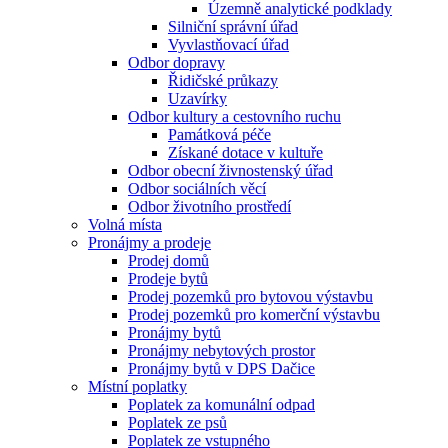
Územně analytické podklady
Silniční správní úřad
Vyvlastňovací úřad
Odbor dopravy
Řidičské průkazy
Uzavírky
Odbor kultury a cestovního ruchu
Památková péče
Získané dotace v kultuře
Odbor obecní živnostenský úřad
Odbor sociálních věcí
Odbor životního prostředí
Volná místa
Pronájmy a prodeje
Prodej domů
Prodeje bytů
Prodej pozemků pro bytovou výstavbu
Prodej pozemků pro komerční výstavbu
Pronájmy bytů
Pronájmy nebytových prostor
Pronájmy bytů v DPS Dačice
Místní poplatky
Poplatek za komunální odpad
Poplatek ze psů
Poplatek ze vstupného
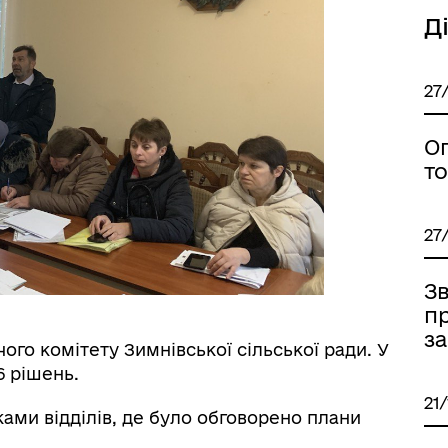
Д
27
О
то
27
Зв
п
за
ого комітету Зимнівської сільської ради. У
 16 рішень.
21
ками відділів, де було обговорено плани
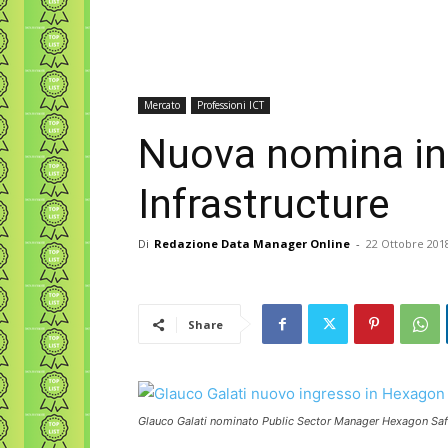
Mercato
Professioni ICT
Nuova nomina in
Infrastructure
Di
Redazione Data Manager Online
-
22 Ottobre 201
Share
Glauco Galati nominato Public Sector Manager Hexagon Safe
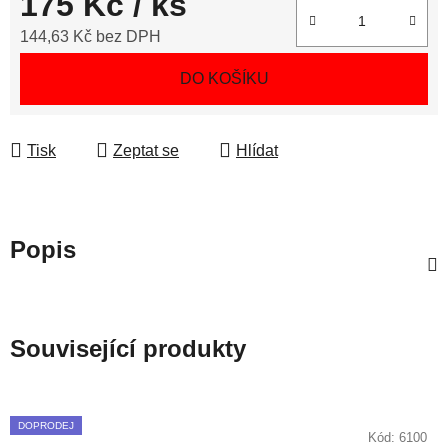
175 Kč
/ ks
144,63 Kč bez DPH
Měrná cena:
DO KOŠÍKU
Tisk
Zeptat se
Hlídat
Popis
Související produkty
DOPRODEJ
Kód:
6100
===
Search the data for "výstavbu". Copy every matching line.

Prodej pozemků pro bytovou výstavbu
Prodej pozemků pro komerční výstavbu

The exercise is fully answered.